There are 365 days in most years.  Know what that means?  There are 365 possible dates for you to plan an event and even more if you factor in an overnight retreat.  That’s a lot of choices!

Calendar with numbers, green thumbtack, recycled paper
How can you know which dates are best for your event?  While there is no perfect formula, here are a few things you should keep in mind when choosing an event date.

  1. Is there a major holiday directly during or immediately before or after the proposed event?  These usually come with travel, family get-togethers and often overbooked schedules, so try to avoid interfering with these times (unless your event is holiday-focused).

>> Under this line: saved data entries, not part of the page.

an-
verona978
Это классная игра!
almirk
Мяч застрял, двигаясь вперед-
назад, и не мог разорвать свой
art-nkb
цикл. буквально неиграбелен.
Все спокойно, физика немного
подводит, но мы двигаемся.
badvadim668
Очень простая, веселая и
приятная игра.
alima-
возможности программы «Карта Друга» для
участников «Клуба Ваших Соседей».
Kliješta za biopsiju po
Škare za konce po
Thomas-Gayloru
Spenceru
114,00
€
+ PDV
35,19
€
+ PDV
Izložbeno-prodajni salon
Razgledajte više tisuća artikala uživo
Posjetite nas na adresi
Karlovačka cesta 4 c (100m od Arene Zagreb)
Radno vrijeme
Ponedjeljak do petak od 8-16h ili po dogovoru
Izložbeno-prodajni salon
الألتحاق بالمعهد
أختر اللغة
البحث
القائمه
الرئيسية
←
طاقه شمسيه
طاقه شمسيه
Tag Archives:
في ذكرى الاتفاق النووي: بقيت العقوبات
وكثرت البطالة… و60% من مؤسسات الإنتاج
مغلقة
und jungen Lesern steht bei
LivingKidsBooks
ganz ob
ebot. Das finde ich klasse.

  2. Is there a large event occurring in your community during this time?  If so, you might end up competing with this or asking people to choose between a neighborhood event and your event, something best not to do.  An Internet search of “your city” and “events” should give you an idea of what is scheduled.

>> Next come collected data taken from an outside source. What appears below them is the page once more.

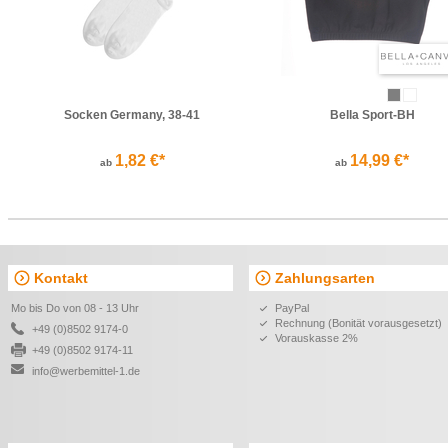
Socken Germany, 38-41
Bella Sport-BH
1,82 €*
14,99 €*
ab
ab
Kontakt
Zahlungsarten
Mo bis Do von 08 - 13 Uhr
PayPal
Rechnung (Bonität vorausgesetzt)
+49 (0)8502 9174-0
Vorauskasse 2%
+49 (0)8502 9174-11
info@werbemittel-1.de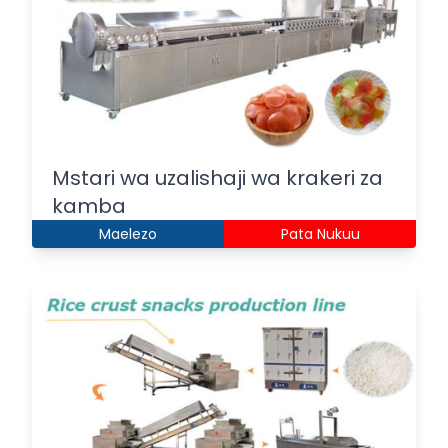
Mstari wa uzalishaji wa krakeri za
kamba
Maelezo
Pata Nukuu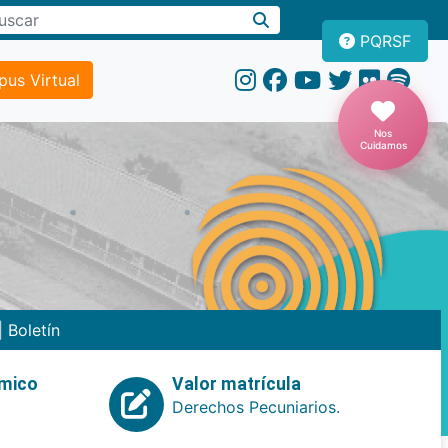
PQRSF
us Virtual
Nos
Cuidamos
|
Boletín
emico
Valor matrícula
Derechos Pecuniarios.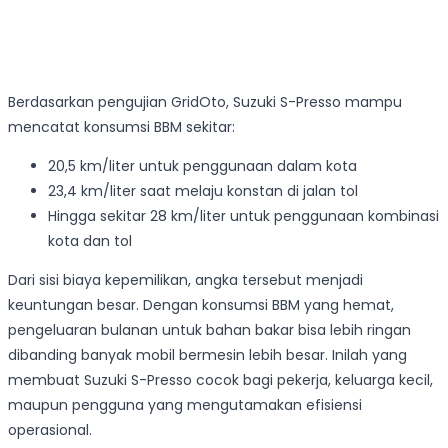
Berdasarkan pengujian GridOto, Suzuki S-Presso mampu
mencatat konsumsi BBM sekitar:
20,5 km/liter untuk penggunaan dalam kota
23,4 km/liter saat melaju konstan di jalan tol
Hingga sekitar 28 km/liter untuk penggunaan kombinasi
kota dan tol
Dari sisi biaya kepemilikan, angka tersebut menjadi
keuntungan besar. Dengan konsumsi BBM yang hemat,
pengeluaran bulanan untuk bahan bakar bisa lebih ringan
dibanding banyak mobil bermesin lebih besar. Inilah yang
membuat Suzuki S-Presso cocok bagi pekerja, keluarga kecil,
maupun pengguna yang mengutamakan efisiensi
operasional.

  3. Have you checked the school calendar?  If you are planning a large-scale event with people from many cities or states, this might be a little harder.  However, look at the areas from which you wish to draw the largest groups of people.  Key dates to look at include back-to-school, winter and spring breaks and graduations.
  4. Are other national events occurring during the proposed event time?  These could include, but are not limited to, elections and sporting events such as the Final Four and the Super Bowl.
  5. Is this an event you want to schedule at the same time every year?  If so, consider a time that can easily be repeated annually.

If there is one thing I have learned in event planning, it’s that you won’t be able to accommodate the schedule of everyone who wants to attend.  This is an impossible task.  Choose the date or dates that work best for the greatest number of people, and be confident as you promote your event.  Early planning on your part might give you an advantage as people plan their upcoming schedules.